Ellis Sharp: Alice in Venice

The latest addition to my website is Ellis Sharp‘s Alice in Venice. Alice Short is on holiday in Venice to visit the varioius sites where the film Don’t Look Now was filmed. She meets – maybe -a Frenchman called Alain who may be drug dealer, an assassin or an academic specialising in Henry Fielding or may not actually exist. She visits the sites and we learn about the film, what happened to the cast and the director and how, in some cases, the sites have changed. They chat about books set in Venice and famous visitors to Venice and various other, often cryptic, matters. As is normal with Sharp, things are not always clear but the book certainly joins the list of fascinating books set in Venice.

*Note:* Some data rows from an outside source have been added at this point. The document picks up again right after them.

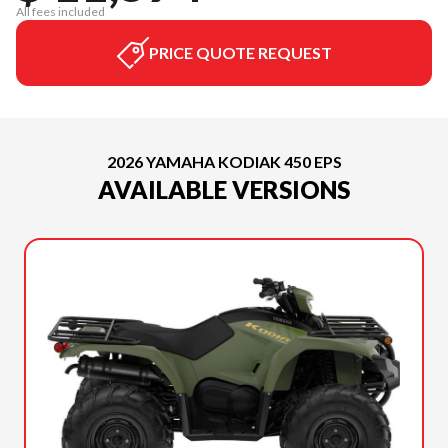
All fees included
PRICE QUOTE REQUEST
2026 YAMAHA KODIAK 450 EPS
AVAILABLE VERSIONS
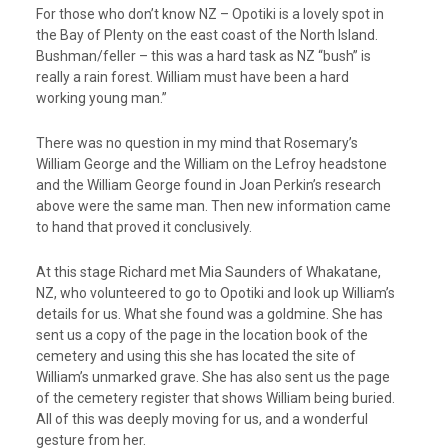
For those who don’t know NZ – Opotiki is a lovely spot in
the Bay of Plenty on the east coast of the North Island.
Bushman/feller – this was a hard task as NZ “bush” is
really a rain forest. William must have been a hard
working young man.”
There was no question in my mind that Rosemary’s
William George and the William on the Lefroy headstone
and the William George found in Joan Perkin’s research
above were the same man. Then new information came
to hand that proved it conclusively.
At this stage Richard met Mia Saunders of Whakatane,
NZ, who volunteered to go to Opotiki and look up William’s
details for us. What she found was a goldmine. She has
sent us a copy of the page in the location book of the
cemetery and using this she has located the site of
William’s unmarked grave. She has also sent us the page
of the cemetery register that shows William being buried.
All of this was deeply moving for us, and a wonderful
gesture from her.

Robert Irwin: The Limits of Vision

The latest addition to my website is Robert Irwin‘s The Limits of Vision. Marcia is an English housewife seemingly obsessed with cleanliness. When her vacuum cleaner breaks down, just before her coffee morning guests arrive, she is confronted by Mucor the Fungus, the spokesperson for dirt. Once her guests arrive, admiring the Dutch painting of a spotlessly clean house, she drifts off to the Gobi Desert with Teilhard de Chardin, who admires her housekeeping skills. She will later have a bath with Leonardo da Vinci, hear Blake’s poem about the Hoover and meet other long deceased celebrities to help her solve her cleaning problems. Is she mad and, more importantly, what does husband Philip think? The answer is not what you might expect. As always Robert Irwin produces something different from the norm. The book was first published in 1986 but has been republished in 1922 by Dedalus Books.

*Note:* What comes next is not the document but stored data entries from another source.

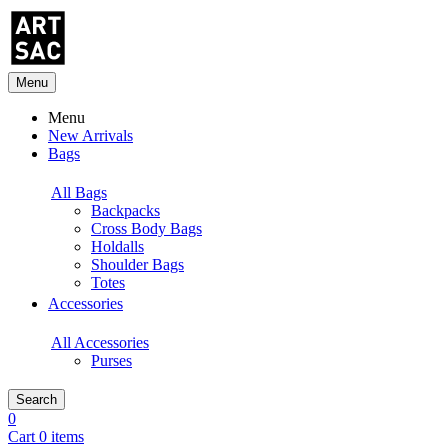
Menu
Menu
New Arrivals
Bags
All Bags
Backpacks
Cross Body Bags
Holdalls
Shoulder Bags
Totes
Accessories
All Accessories
Purses
Search
0
Cart 0 items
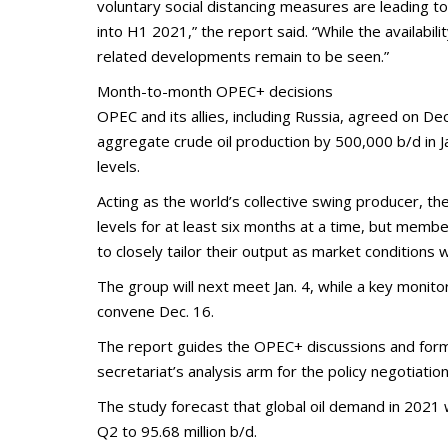
voluntary social distancing measures are leading t
into H1 2021,” the report said. “While the availabili
related developments remain to be seen.”
Month-to-month OPEC+ decisions
OPEC and its allies, including Russia, agreed on Dec
aggregate crude oil production by 500,000 b/d in
levels.
Acting as the world’s collective swing producer, th
levels for at least six months at a time, but memb
to closely tailor their output as market conditions 
The group will next meet Jan. 4, while a key monito
convene Dec. 16.
The report guides the OPEC+ discussions and form
secretariat’s analysis arm for the policy negotiation
The study forecast that global oil demand in 2021 wi
Q2 to 95.68 million b/d.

Adelle Stripe & Lias Saoudi: Ten Thousand Apologies: Fat White Family and the Miracle of Failure

The latest addition to my website is Adelle Stripe & Lias Saoudi‘s Ten Thousand Apologies: Fat White Family and the Miracle of Failure. This book is a fictional biography and an alternative version of historic events about Fat White Family, a contemporary English rock/punk band. The book is told in the third person (presumably by Stripe) with first person commentary by Saoudi, the frontman of the band. Saoudi (Algerian father, English mother) started at art school but soon moved into music and, in particular, aggressive, punk with outrageous performances. We follow the rise of the band (with many hiccups on the way) and their thoroughly self-destructive nature (lots of alcohol and drugs, continual squabbling, lots of personnel changes, clashes with the authorities) . Whether you are interested in the Fat White Family or not, the book is certainly a fascinating account of a band that set out to shock and is clearly self-destructive, narcissistic, provocative, controversial and badly-behaved.

Hassouna Mosbahi: الطلييتيم الدهر (Solitaire)

The latest addition to my website is Hassouna Mosbahi‘s الطلييتيم الدهر (Solitaire). Yunus is a Tunisian man who has just reached he age of sixty. He feels that his life is coming to an end. He is divorced. His country is, in his view, a mess and totally corrupt and so is the greater Arab world. This view seems to be more or less shared by his friends of the same age. Much of the book takes he form of his reminiscences, which include his interest in Sufism (and he recounts tales of Sufi mystics), Tunisian history (stories from Tunisian history), literature (he loves Flaubert and even tells us two tales based on Flaubert) and his own life which has inevitably been somewhat complicated. We also get comparisons with his male friends, including those who have spent most of their adult life away from Tunisia and returned to find that the country is in a much worse state than they had thought it would be. All agree: old age is awful and the country and the world have gone to the dogs. There is one woman who gets something of a look-in: President Ben Ali’s second wife, Leïla Ben Ali, née Trabelsi, who is viciously attacked for her corruption. But, on the whole this is about men not liking getting old and looking back on their often interesting life and as such it works very well.